Untuk peringkat berikutnya adalah data arkeologis berupa monumen, fitur, dan artefak bergerak.
Karya sastra yang sezaman dan yang lebih muda berada pada peringkat yang lebih rendah.
Hal lain yang bisa jadi sumber arkeologi adalah berita asing, legenda, mitos, dongeng, dan pendapat para ahli.
“Kalau ada artefak koin dengan tulisan Arab, itu tidak bisa langsung menghapus kekuatan sumber prasasti lalu dijadikan dasar mengatakan Majapahit kerajaan Islam,” ungkapnya.
Lebih lanjut, Agus menerangkan, identitas agama Gajah Mada dan Majapahit bisa dilihat dari prasasti dan hingga sistem pemerintahan.
Gelar raja, misalnya, sudah bisa menjadi bukti bahwa Majapahit merupakan kerajaan bercorak Hindu-Buddha.
“Raden Wijaya bergelar Kertarajasa Djayawarddhana Anantawikramotunggadewa. Djayawardhana itu sudah jelas Hindu karena artinya keturunan Dewa Wisnu yang bertahta,” jelas Agus.
Identitas agama Majapahit juga bisa dilihat dari konsep dewaraja. Setiap raja di Majapahit memiliki dewa pujaan pribadi.

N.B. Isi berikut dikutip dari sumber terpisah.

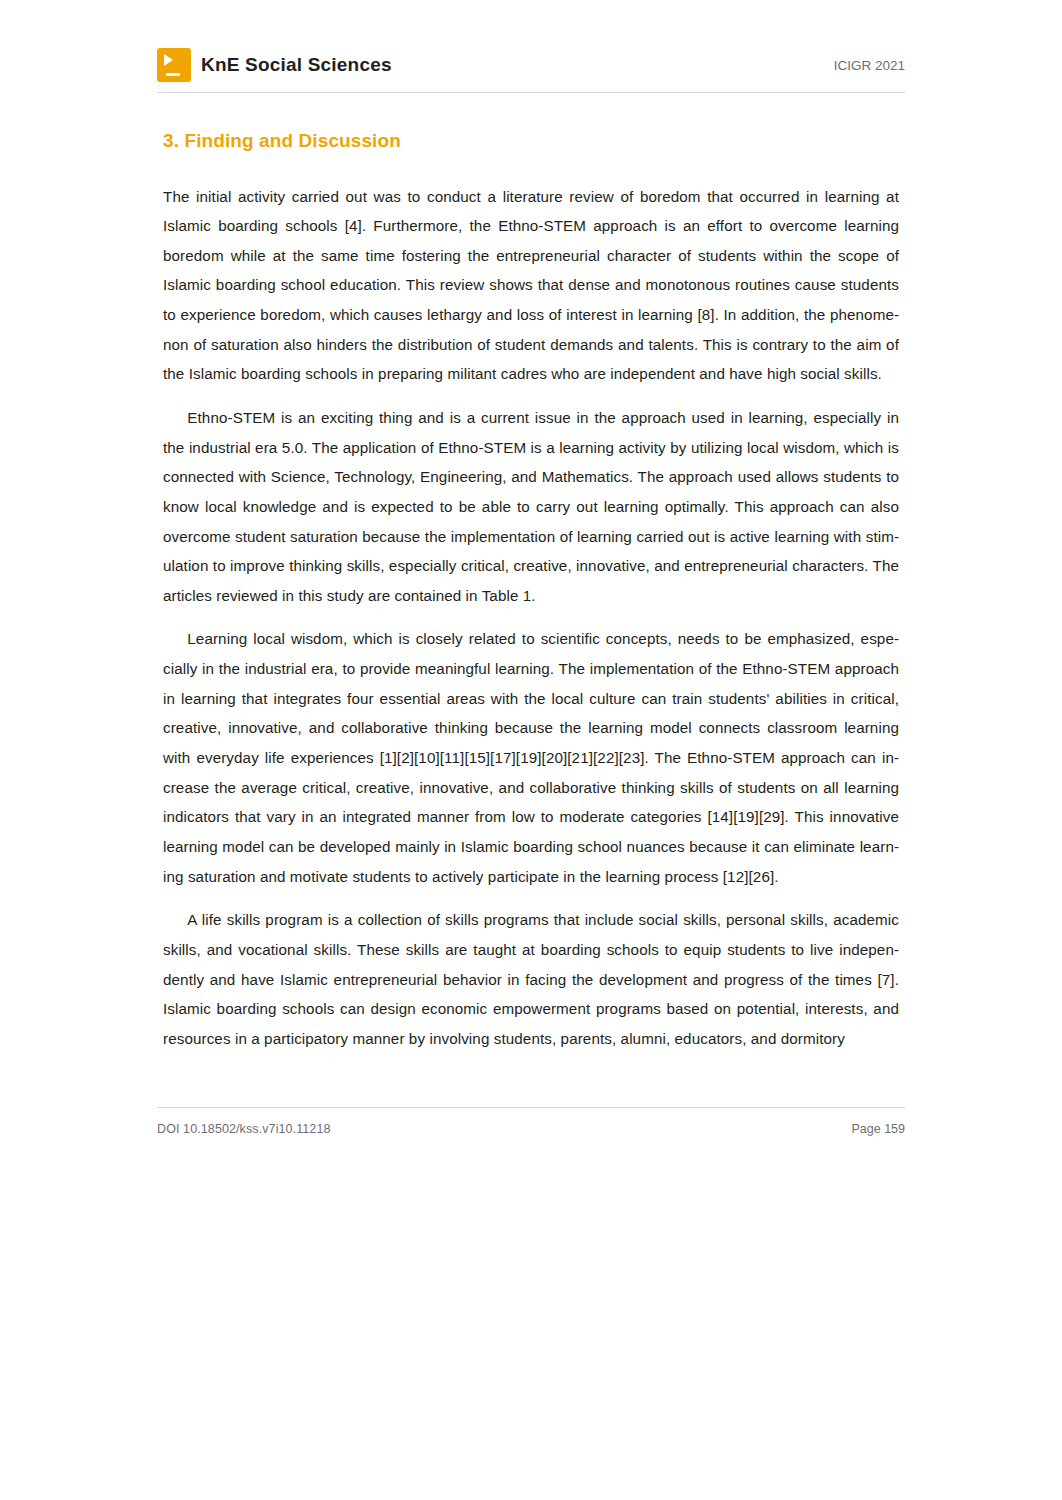KnE Social Sciences
ICIGR 2021
3. Finding and Discussion
The initial activity carried out was to conduct a literature review of boredom that occurred in learning at Islamic boarding schools [4]. Furthermore, the Ethno-STEM approach is an effort to overcome learning boredom while at the same time fostering the entrepreneurial character of students within the scope of Islamic boarding school education. This review shows that dense and monotonous routines cause students to experience boredom, which causes lethargy and loss of interest in learning [8]. In addition, the phenomenon of saturation also hinders the distribution of student demands and talents. This is contrary to the aim of the Islamic boarding schools in preparing militant cadres who are independent and have high social skills.
Ethno-STEM is an exciting thing and is a current issue in the approach used in learning, especially in the industrial era 5.0. The application of Ethno-STEM is a learning activity by utilizing local wisdom, which is connected with Science, Technology, Engineering, and Mathematics. The approach used allows students to know local knowledge and is expected to be able to carry out learning optimally. This approach can also overcome student saturation because the implementation of learning carried out is active learning with stimulation to improve thinking skills, especially critical, creative, innovative, and entrepreneurial characters. The articles reviewed in this study are contained in Table 1.
Learning local wisdom, which is closely related to scientific concepts, needs to be emphasized, especially in the industrial era, to provide meaningful learning. The implementation of the Ethno-STEM approach in learning that integrates four essential areas with the local culture can train students' abilities in critical, creative, innovative, and collaborative thinking because the learning model connects classroom learning with everyday life experiences [1][2][10][11][15][17][19][20][21][22][23]. The Ethno-STEM approach can increase the average critical, creative, innovative, and collaborative thinking skills of students on all learning indicators that vary in an integrated manner from low to moderate categories [14][19][29]. This innovative learning model can be developed mainly in Islamic boarding school nuances because it can eliminate learning saturation and motivate students to actively participate in the learning process [12][26].
A life skills program is a collection of skills programs that include social skills, personal skills, academic skills, and vocational skills. These skills are taught at boarding schools to equip students to live independently and have Islamic entrepreneurial behavior in facing the development and progress of the times [7]. Islamic boarding schools can design economic empowerment programs based on potential, interests, and resources in a participatory manner by involving students, parents, alumni, educators, and dormitory
DOI 10.18502/kss.v7i10.11218
Page 159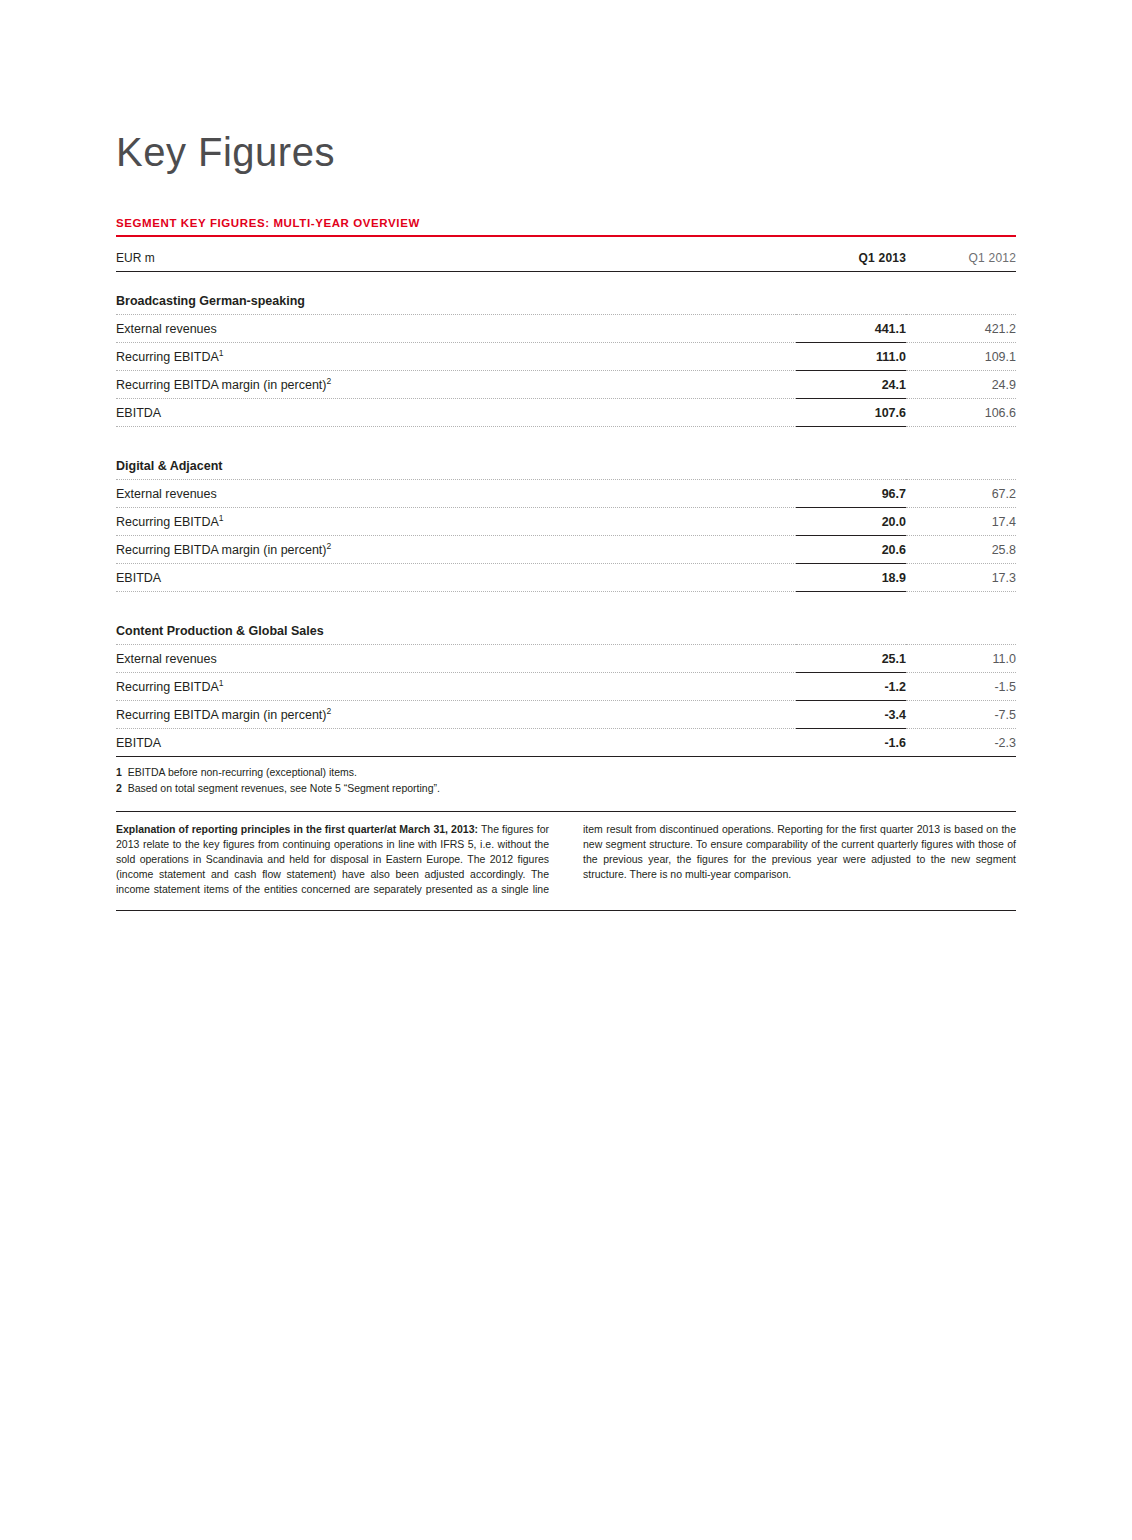Key Figures
Segment Key Figures: Multi-Year Overview
| EUR m | Q1 2013 | Q1 2012 |
| --- | --- | --- |
| Broadcasting German-speaking | | |
| External revenues | 441.1 | 421.2 |
| Recurring EBITDA 1 | 111.0 | 109.1 |
| Recurring EBITDA margin (in percent) 2 | 24.1 | 24.9 |
| EBITDA | 107.6 | 106.6 |
| Digital & Adjacent | | |
| External revenues | 96.7 | 67.2 |
| Recurring EBITDA 1 | 20.0 | 17.4 |
| Recurring EBITDA margin (in percent) 2 | 20.6 | 25.8 |
| EBITDA | 18.9 | 17.3 |
| Content Production & Global Sales | | |
| External revenues | 25.1 | 11.0 |
| Recurring EBITDA 1 | -1.2 | -1.5 |
| Recurring EBITDA margin (in percent) 2 | -3.4 | -7.5 |
| EBITDA | -1.6 | -2.3 |
1 EBITDA before non-recurring (exceptional) items.
2 Based on total segment revenues, see Note 5 “Segment reporting”.
Explanation of reporting principles in the first quarter/at March 31, 2013: The figures for 2013 relate to the key figures from continuing operations in line with IFRS 5, i.e. without the sold operations in Scandinavia and held for disposal in Eastern Europe. The 2012 figures (income statement and cash flow statement) have also been adjusted accordingly. The income statement items of the entities concerned are separately presented as a single line item result from discontinued operations. Reporting for the first quarter 2013 is based on the new segment structure. To ensure comparability of the current quarterly figures with those of the previous year, the figures for the previous year were adjusted to the new segment structure. There is no multi-year comparison.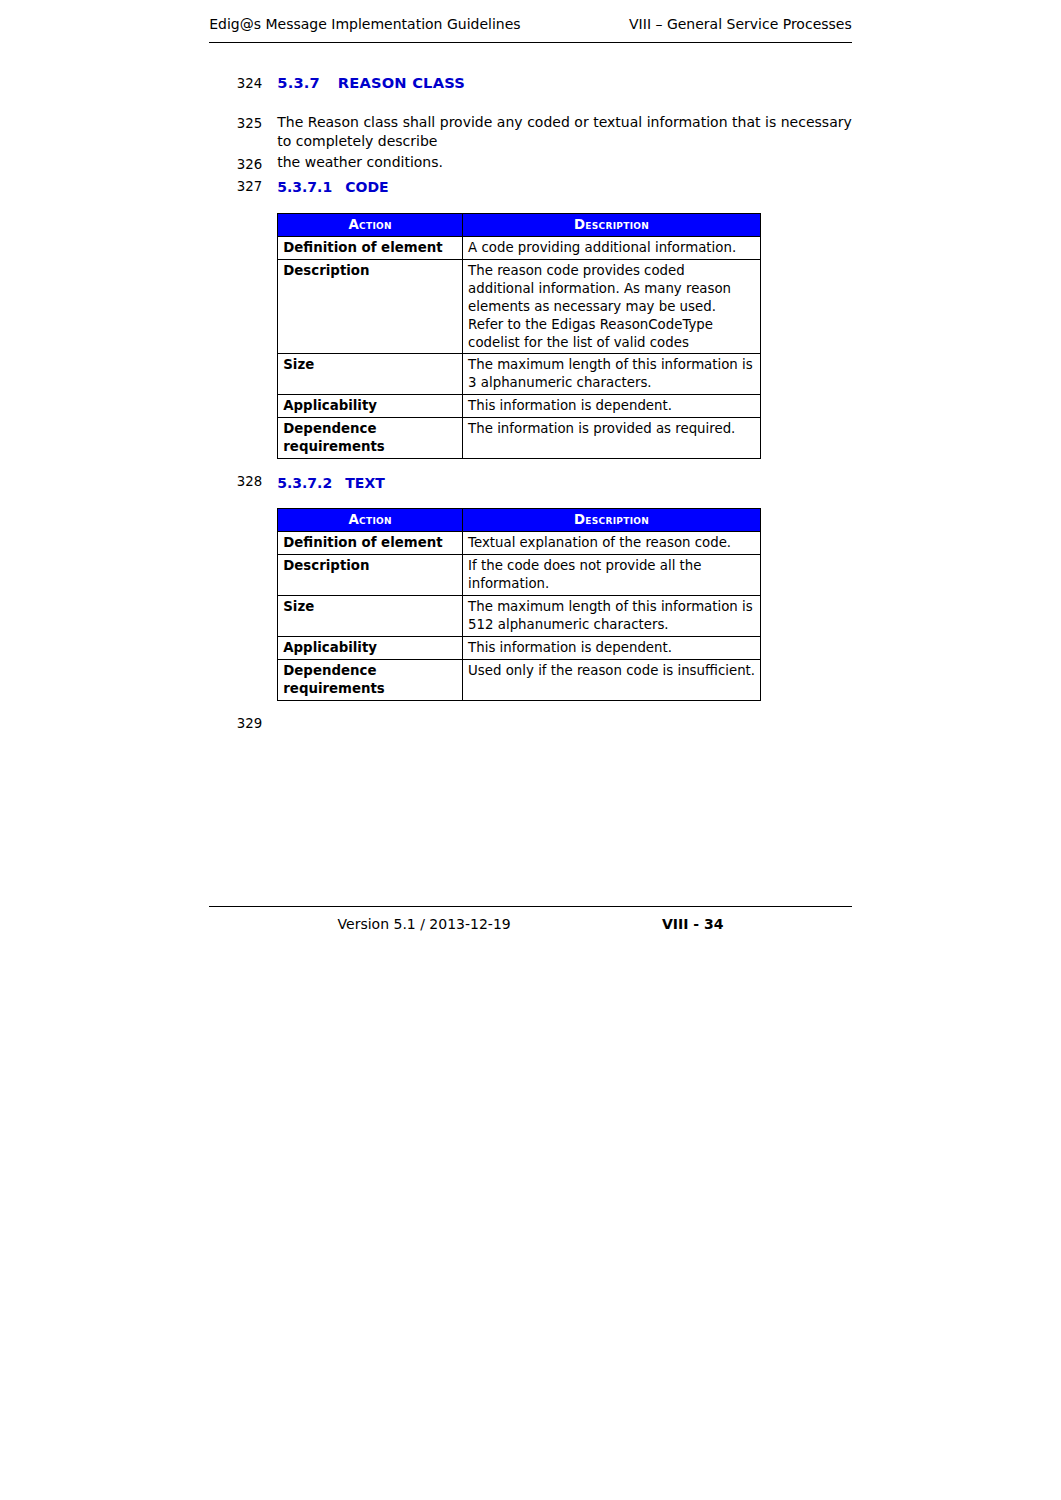Edig@s Message Implementation Guidelines
VIII – General Service Processes
324
5.3.7 REASON CLASS
325
The Reason class shall provide any coded or textual information that is necessary to completely describe
326
the weather conditions.
327
5.3.7.1 CODE
| Action | Description |
| --- | --- |
| Definition of element | A code providing additional information. |
| Description | The reason code provides coded additional information. As many reason elements as necessary may be used. Refer to the Edigas ReasonCodeType codelist for the list of valid codes |
| Size | The maximum length of this information is 3 alphanumeric characters. |
| Applicability | This information is dependent. |
| Dependence requirements | The information is provided as required. |
328
5.3.7.2 TEXT
| Action | Description |
| --- | --- |
| Definition of element | Textual explanation of the reason code. |
| Description | If the code does not provide all the information. |
| Size | The maximum length of this information is 512 alphanumeric characters. |
| Applicability | This information is dependent. |
| Dependence requirements | Used only if the reason code is insufficient. |
329
Version 5.1 / 2013-12-19
VIII - 34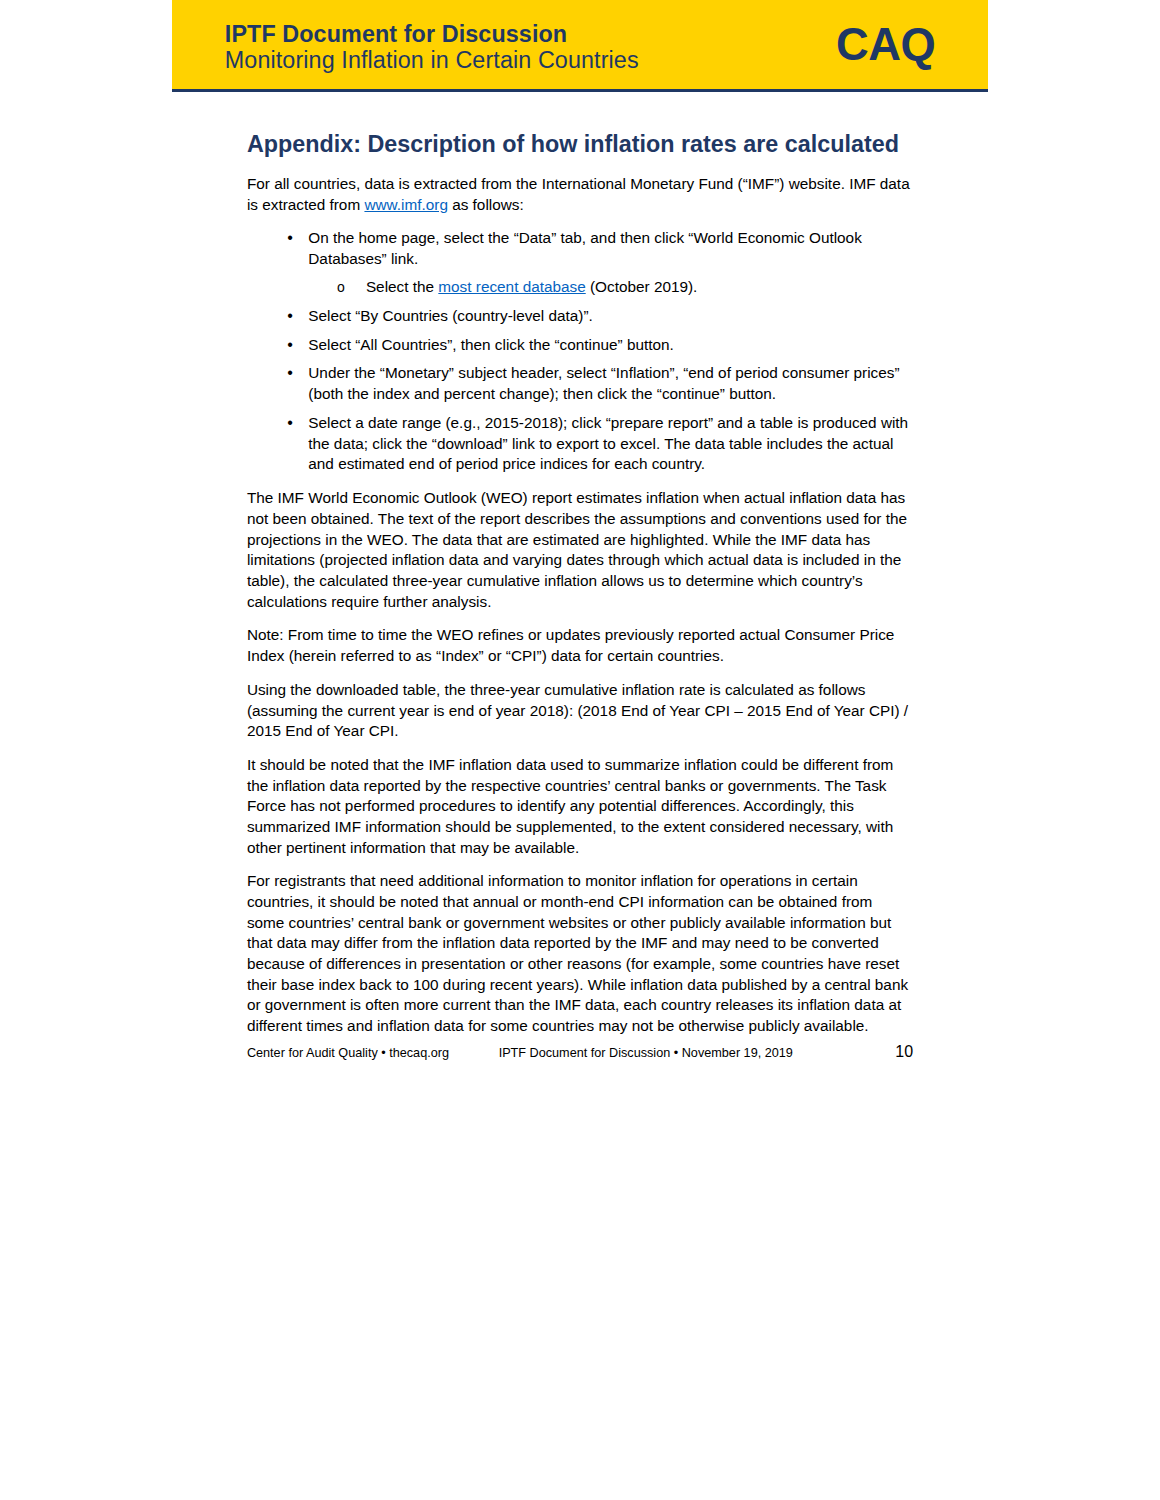IPTF Document for Discussion
Monitoring Inflation in Certain Countries
CAQ
Appendix: Description of how inflation rates are calculated
For all countries, data is extracted from the International Monetary Fund (“IMF”) website. IMF data is extracted from www.imf.org as follows:
On the home page, select the “Data” tab, and then click “World Economic Outlook Databases” link.
Select the most recent database (October 2019).
Select “By Countries (country-level data)”.
Select “All Countries”, then click the “continue” button.
Under the “Monetary” subject header, select “Inflation”, “end of period consumer prices” (both the index and percent change); then click the “continue” button.
Select a date range (e.g., 2015-2018); click “prepare report” and a table is produced with the data; click the “download” link to export to excel. The data table includes the actual and estimated end of period price indices for each country.
The IMF World Economic Outlook (WEO) report estimates inflation when actual inflation data has not been obtained. The text of the report describes the assumptions and conventions used for the projections in the WEO. The data that are estimated are highlighted. While the IMF data has limitations (projected inflation data and varying dates through which actual data is included in the table), the calculated three-year cumulative inflation allows us to determine which country’s calculations require further analysis.
Note: From time to time the WEO refines or updates previously reported actual Consumer Price Index (herein referred to as “Index” or “CPI”) data for certain countries.
Using the downloaded table, the three-year cumulative inflation rate is calculated as follows (assuming the current year is end of year 2018): (2018 End of Year CPI – 2015 End of Year CPI) / 2015 End of Year CPI.
It should be noted that the IMF inflation data used to summarize inflation could be different from the inflation data reported by the respective countries’ central banks or governments. The Task Force has not performed procedures to identify any potential differences. Accordingly, this summarized IMF information should be supplemented, to the extent considered necessary, with other pertinent information that may be available.
For registrants that need additional information to monitor inflation for operations in certain countries, it should be noted that annual or month-end CPI information can be obtained from some countries’ central bank or government websites or other publicly available information but that data may differ from the inflation data reported by the IMF and may need to be converted because of differences in presentation or other reasons (for example, some countries have reset their base index back to 100 during recent years). While inflation data published by a central bank or government is often more current than the IMF data, each country releases its inflation data at different times and inflation data for some countries may not be otherwise publicly available.
Center for Audit Quality • thecaq.org
IPTF Document for Discussion • November 19, 2019
10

Saat raja itu meninggal, dia diyakini akan bersatu dengan dewanya.
Candi yang dibuat pasca meninggalnya raja itu akan dihiasi oleh figur sang raja yang digambarkan sebagai dewa pujaannya.
Agus mengatakan, “Contoh, Tribhuanottunggadewi itu memuja Dewi Parwati, maka setelah meninggal diwujudkan sebagai dewa itu.”
“Nama pejabat tinggi dalam Majapahit juga menunjukkan corak Hindu dan Buddha. Misalnya, ada Dharmmadyaksa ring Kasaiwan dan Dharmmadyaksa ring Kasogatan. Kasogataan artinya Kebuddhaan. Tidak ada Dharmmadyaksa ring Muslimah atau lainnya,” imbuh Agus.
Bukti lain ialah penataan kota Majapahit yang memperhatikan letak gunung yang dipercaya sebagai tempat suci dan corak prasasti.
Soal surya Majapahit yang diklaim menjadi bukti keislaman kerajaan itu, Agus menuturkan bahwa delapan sinar yang ada pada lambang itu sebenarnya adalah tanda arah mata angin, di mana dalam kepercayaan Majapahit, tiap arah angin punya dewanya sendiri.
Sinar Majapahit menjadi ciri khas candi-candi peninggalan Majapahit di mana corak itu dijumpai pada batu sungkupnya.
Agama Gajah Mada sendiri dipercaya adalah Buddha.
Bukti penguatnya adalah catatan kitab Negarakertagama yang menyebut bahwa setelah pensiun, dia dianugerahi tanah Kebuddhaan yang bernama Madakarupira. Lokasi tanah itu berada di selatan Pasuruan.
Menurut Agus, untuk menafsirkan identitas agama suatu kerajaan, peringkat sumber-sumber arkeologis perlu diperhatikan.
Agus mengatakan, “Penulis (Kasultanan Majapahit) kemungkinan tidak mengerti pemeringkatan itu.